We are delighted that the workshop is funded by the Natural Environment Research Council (NERC), Marine Renewable Energy Knowledge Exchange Programme.
The main outcome of this workshop was the ISSMER Strategic Report ‘Establishing an Agenda for Social Studies of Marine Energy’
If you would like to be kept up to date about further outcomes of this workshop, please join our mailing list.
The Orkney Islands sit a short distance off the north coast of Scotland and are easily accessible with regular daily links to the mainland via air or sea.
Travel to Orkney
By Air Flybe, operated by Loganair, provide daily links to the major Scottish Airports (Glasgow, Edinburgh, Aberdeen and Inverness) all of whom have excellent UK and overseas flight connections available.

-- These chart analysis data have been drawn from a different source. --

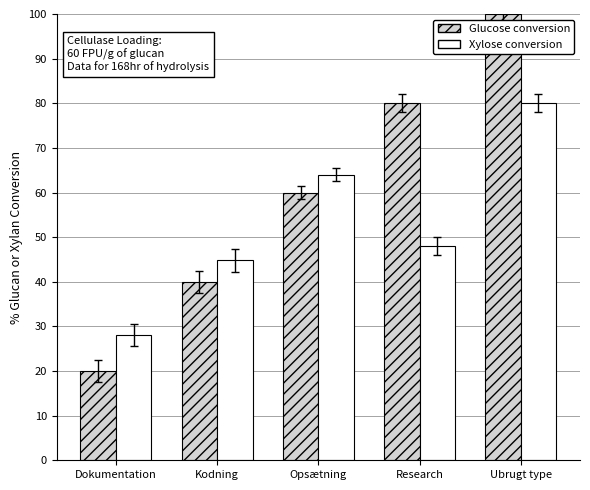

Reading left to right, list all the values displayed in this chart.

Glucose conversion: Dokumentation=20.0	Kodning=40.0	Opsætning=60.0	Research=80.0	Ubrugt type=100.0
Xylose conversion: Dokumentation=28.0	Kodning=44.8	Opsætning=64.0	Research=48.0	Ubrugt type=80.0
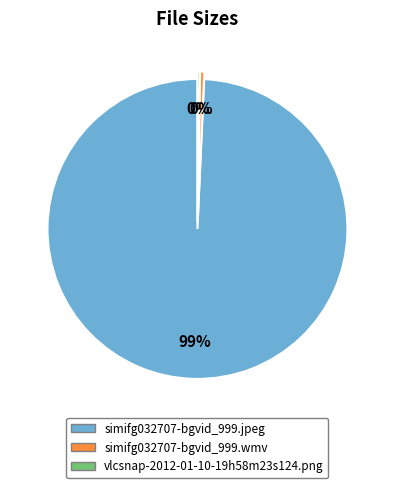

To the nearest percent, what is the average slice percentage?

33%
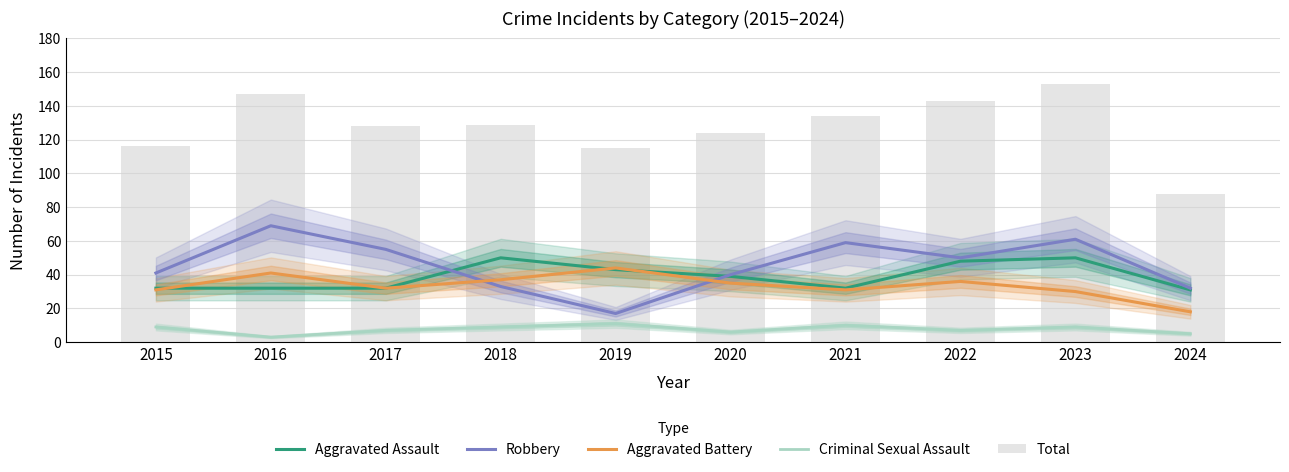

Reading right to left, transcribe all the data shown in this chart.

Aggravated Assault: 2024=31	2023=50	2022=48	2021=32	2020=39	2019=43	2018=50	2017=32	2016=32	2015=32
Robbery: 2024=32	2023=61	2022=50	2021=59	2020=40	2019=17	2018=33	2017=55	2016=69	2015=41
Aggravated Battery: 2024=18	2023=30	2022=36	2021=31	2020=35	2019=44	2018=37	2017=32	2016=41	2015=31
Criminal Sexual Assault: 2024=5	2023=9	2022=7	2021=10	2020=6	2019=11	2018=9	2017=7	2016=3	2015=9
Total: 2024=88	2023=153	2022=143	2021=134	2020=124	2019=115	2018=129	2017=128	2016=147	2015=116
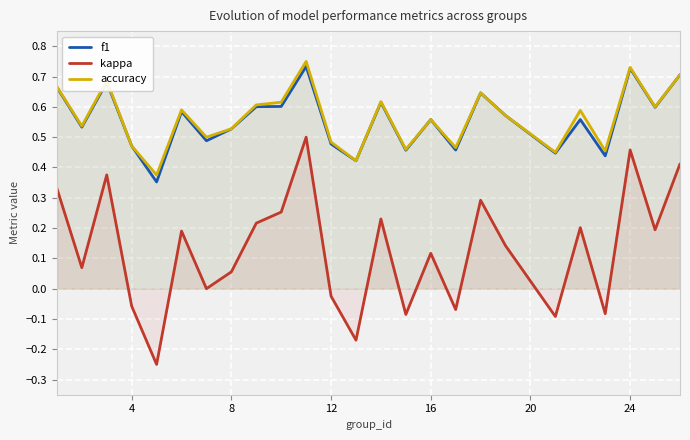

What is the difference between the second highest and minimum values in the accuracy series?

0.4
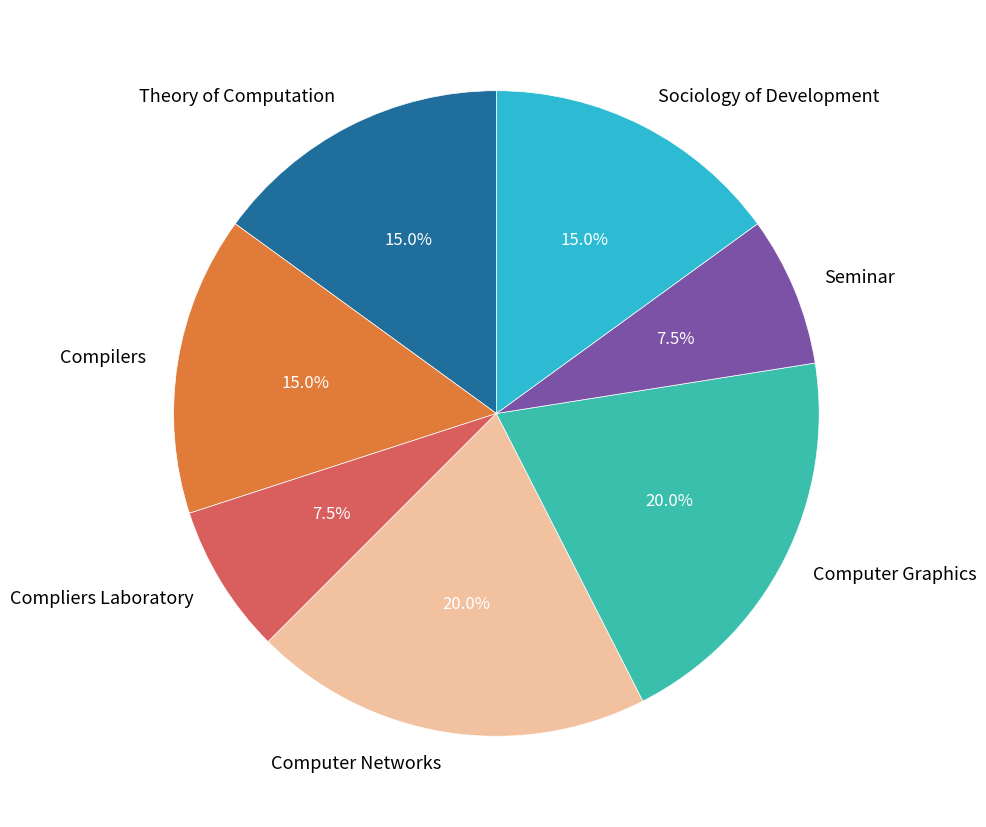

Approximately how many times larger is the value at Computer Graphics compared to Sociology of Development?

1.3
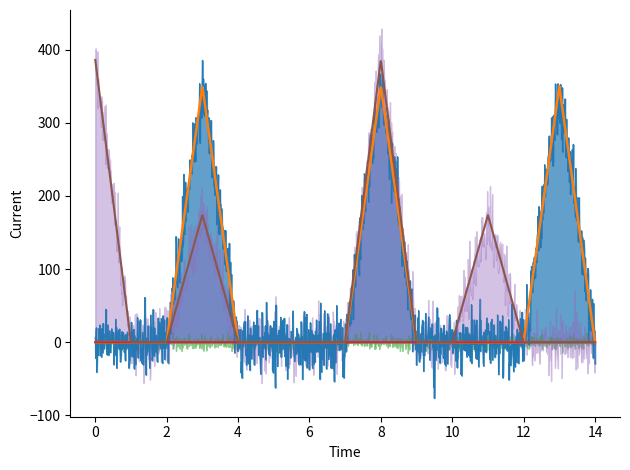

Reading left to right, extract all data points from this chart.

Diesel Generator: 0	0	0	350	0	0	0	0	350	0	0	0	0	350	0
Owned PV: 0	0	0	0	0	0	0	0	0	0	0	0	0	0	0
Owned Batteries: 386	0	0	174	0	0	0	0	386	0	0	174	0	0	0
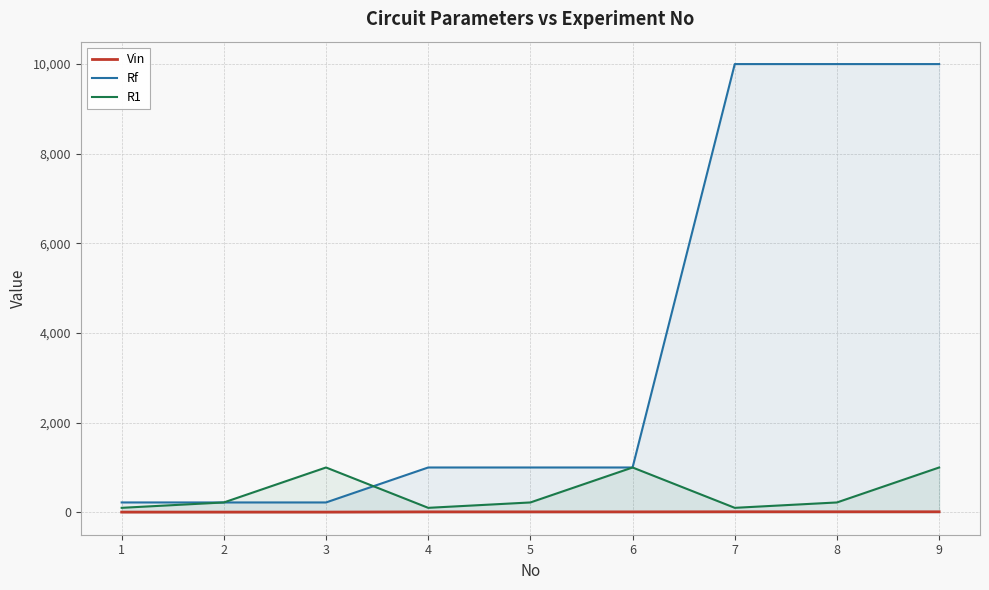

What is the difference between the highest and lowest values at 3?

995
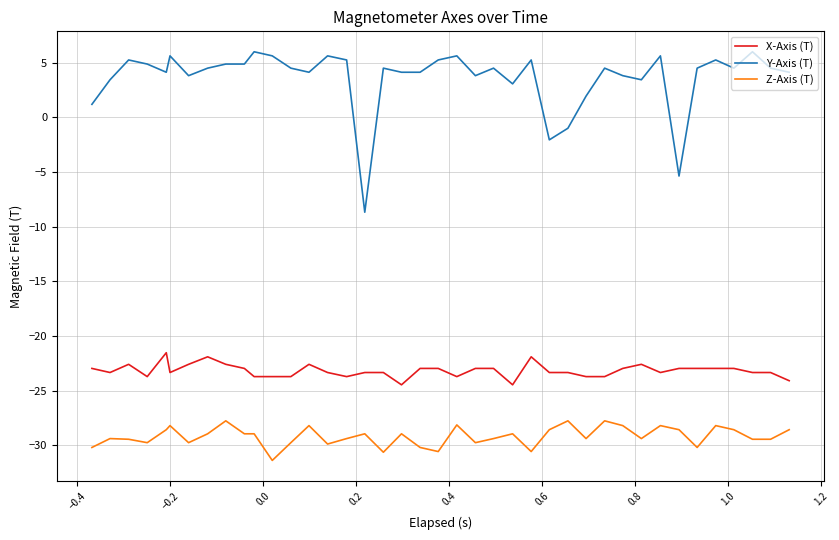

How many distinct data groups are displayed?

3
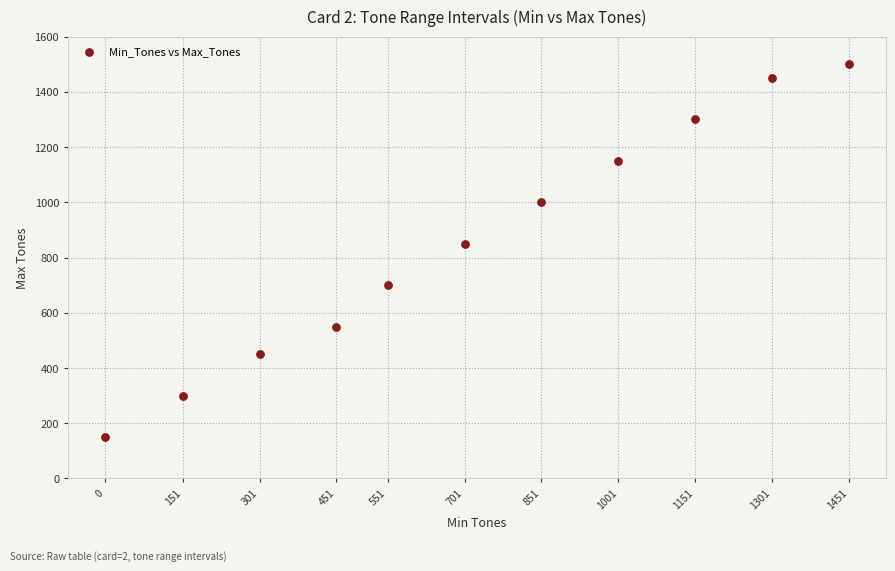

What is the range of X values (max minus min)?

1451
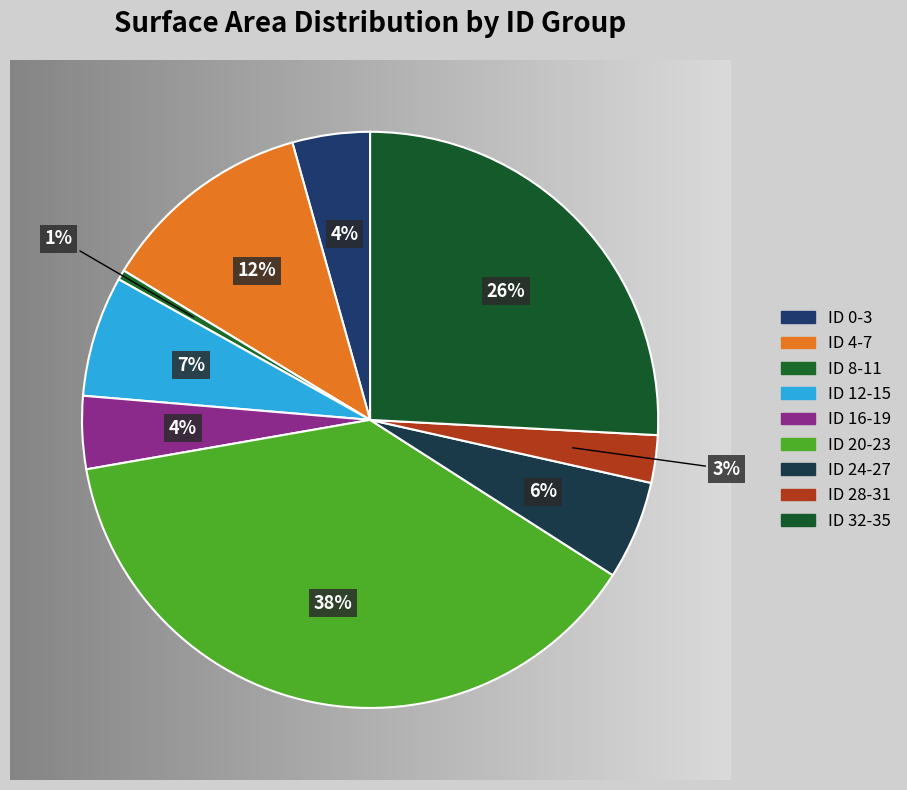

How many slices are in this pie chart?

9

By Sea NorthLink Ferries offer three sailings a day from Scrabster (near Thurso in Caithness) direct to Stromness. They also operate an Aberdeen/Kirkwall service with arrivals in Kirkwall on Tuesday, Thursday, Saturday and Sunday and departures on Wednesday and Friday nights. Pentland Ferries offer the shortest crossing time to Orkney for cars and passengers. The route is the most sheltered between Gills Bay in Caithness and St Margaret’s Hope, South Ronaldsay in Orkney, providing a more appealing option to travellers who are unsure of travelling on the sea.
Travel to Stromness
Bus Stagecoach run a service between Kirkwall, including Kirkwall airport, and Stromness (search for ‘Orkney’ to see all the timetables). There are also connections from the ferry terminal at St Margaret’s Hope.
Taxis Local taxis can be booked in advance of arrival at Kirkwall airport, or may be contacted upon arrival.
Further details on travelling to and around Orkney, as well as details on self-catering accommodation and Bed & Breakfasts, can be found on the main tourist information site Visit Orkney.
Beyond Stromness If you have your own transport you may wish to enjoy the beautiful Orkney scenery and stunning sunsets. The Merkister Hotel is situated on the shores of the Harray Loch, and the Standing Stones Hotel overlooks the Loch of Stenness. Both are just a short drive away from Stromness.